**Kutipan Teks**
________
Adapun hal-hal yang mesti direaktualisasi ada beberapa. Soal opsgab merupakan hal pertama. Sudah menjadi persyaratan bahwa major naval operations dan atau kampanye Angkatan Laut masa kini tidak akan pernah mencapai desired strategic objective bila dilakukan sendirian. Operasi Angkatan Laut masa kini dan masa depan harus senantiasa berada dalam bingkai opsgab. SPLN yang saat ini berlaku sepertinya tidak berangkat dari cara berpikir demikian.
Persepsi terhadap ancaman adalah hal berikutnya. Ancaman dan atau tantangan masa kini datangnya tak terbatas dari aktor negara, tetapi sangat mungkin pula dari aktor non negara. Di samping itu, ancaman terhadap republik ini kecil kemungkinannya berupa invasi militer asing untuk menduduki wilayah. Sebaliknya, probabilitas ancaman datang dari isu seperti kebebasan bernavigasi, klaim maritim, keamanan maritim, keamanan energi yang lain sebagainya.
Probabilitas ancaman demikian kecil kemungkinannya muncul ketika SPLN yang saat ini berlaku disusun. Di masa itu persepsi terhadap ancaman nampaknya antara lain masih menekankan pada invasi militer asing, terlebih lagi saat itu secara politik Cina adalah musuh negeri ini. Sehingga bukan suatu hal yang keliru bila para pemikir strategi AL di masa itu menempatkan kemampuan bertempur di ZEE sebagai salah satu prioritas.
Perkembangan teknologi juga tidak boleh dilupakan dalam mereaktualisasi SPLN. Sebab teknologi militer masa kini dan masa depan makin mematikan dengan mengandalkan pada NCW serta makin berperannya wahana tak berawak dalam major naval operations dan atau kampanye Angkatan Laut. Semua itu adalah hasil dari RMA yang ketika SPLN dirumuskan, RMA baru pada tahap awal pengembangan yang dipelopori oleh Angkatan Bersenjata Uni Soviet.
Setidaknya tiga pertimbangan tersebut menjadi alasan mengapa SPLN menurut hemat saya perlu direaktualisasikan. Dalam SPLN salah satu penekanan adalah kemampuan untuk bertempur di ZEE. Keinginan tersebut hingga saat ini belum tercapai, karena pengadaan kapal perang baru sebagian besar opsreq-nya tidak dirancang untuk mampu beroperasi di ZEE.
________
**Data yang Diberikan**
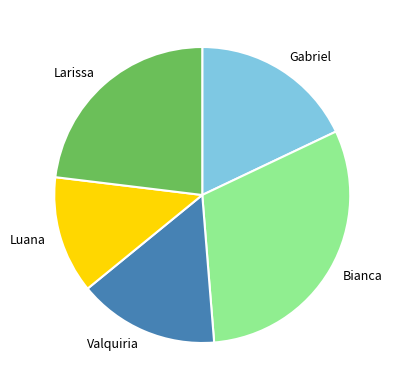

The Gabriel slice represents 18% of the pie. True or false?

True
________
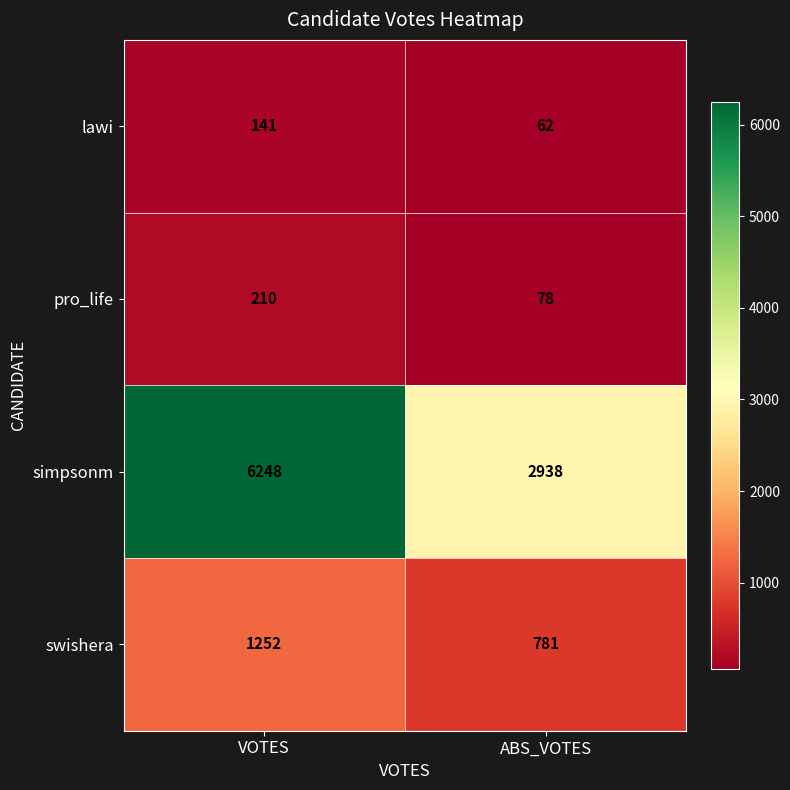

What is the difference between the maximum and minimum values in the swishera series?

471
________
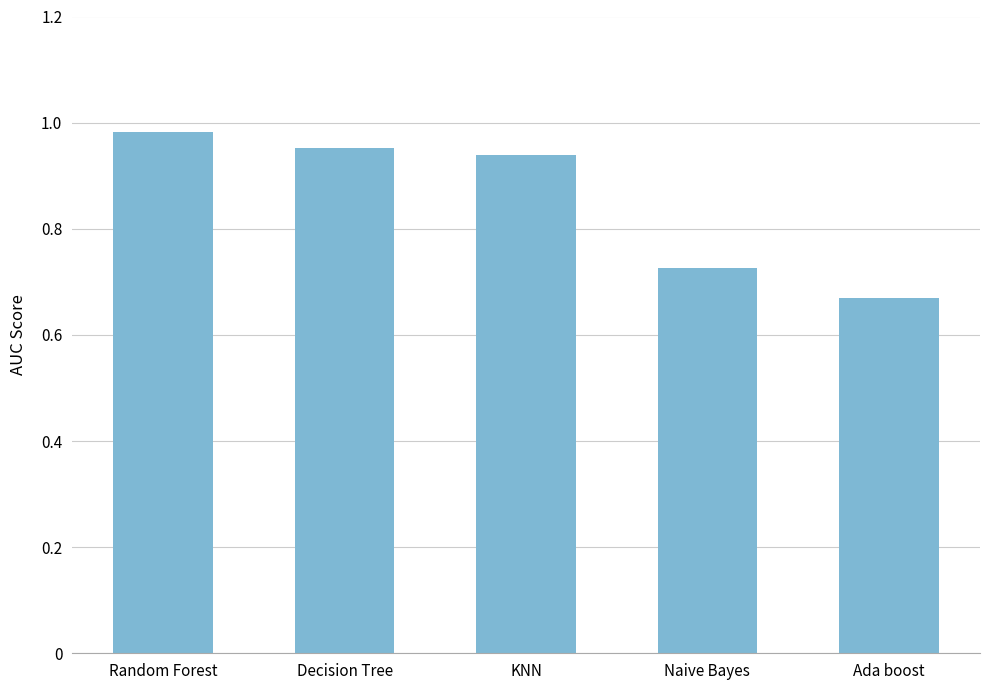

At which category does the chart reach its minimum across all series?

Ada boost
________
**Tugas Wajib**
(a) Salin ulang bagian teks tentang reaktualisasi SPLN, dimulai dengan "Adapun hal-hal yang" dan terus hingga "yang lain sebagainya.".
(b) Sambunglah teks tentang reaktualisasi SPLN dari titik teks itu berhenti.
Daftar di atas diambil dari sumber yang berbeda.

**Hasil Latihan**
(a)
Adapun hal-hal yang mesti direaktualisasi ada beberapa. Soal opsgab merupakan hal pertama. Sudah menjadi persyaratan bahwa major naval operations dan atau kampanye Angkatan Laut masa kini tidak akan pernah mencapai desired strategic objective bila dilakukan sendirian. Operasi Angkatan Laut masa kini dan masa depan harus senantiasa berada dalam bingkai opsgab. SPLN yang saat ini berlaku sepertinya tidak berangkat dari cara berpikir demikian.
Persepsi terhadap ancaman adalah hal berikutnya. Ancaman dan atau tantangan masa kini datangnya tak terbatas dari aktor negara, tetapi sangat mungkin pula dari aktor non negara. Di samping itu, ancaman terhadap republik ini kecil kemungkinannya berupa invasi militer asing untuk menduduki wilayah. Sebaliknya, probabilitas ancaman datang dari isu seperti kebebasan bernavigasi, klaim maritim, keamanan maritim, keamanan energi yang lain sebagainya.

(b)
Berangkat dari kondisi seperti itu, dengan kemampuan yang ada saat ini dan mungkin hingga akhir dekade kedua abad ke-21, sebaiknya kemampuan untuk bertempur di ZEE tidak terlalu diprioritaskan. Sebab baik dalam Renstra 2005-2009 maupun 2010-2014 saja pengadaan alutsista yang mampu beroperasi di ZEE jumlahnya tidak banyak. Keinginan untuk beroperasi di ZEE tetap harus kita idamkan, tetapi perwujudannya harus bertahap. Ancaman dan atau tantangan yang ada saat ini sebagian besar bukan datang dari ZEE, tetapi dari perairan yurisdiksi kita yang menjadi perlintasan kapal asing, baik kapal perang maupun kapal niaga. Begitu pula dengan konflik maritim, seperti di Laut Sulawesi atau pelanggaran-pelanggaran batas wilayah lainnya yang disengaja.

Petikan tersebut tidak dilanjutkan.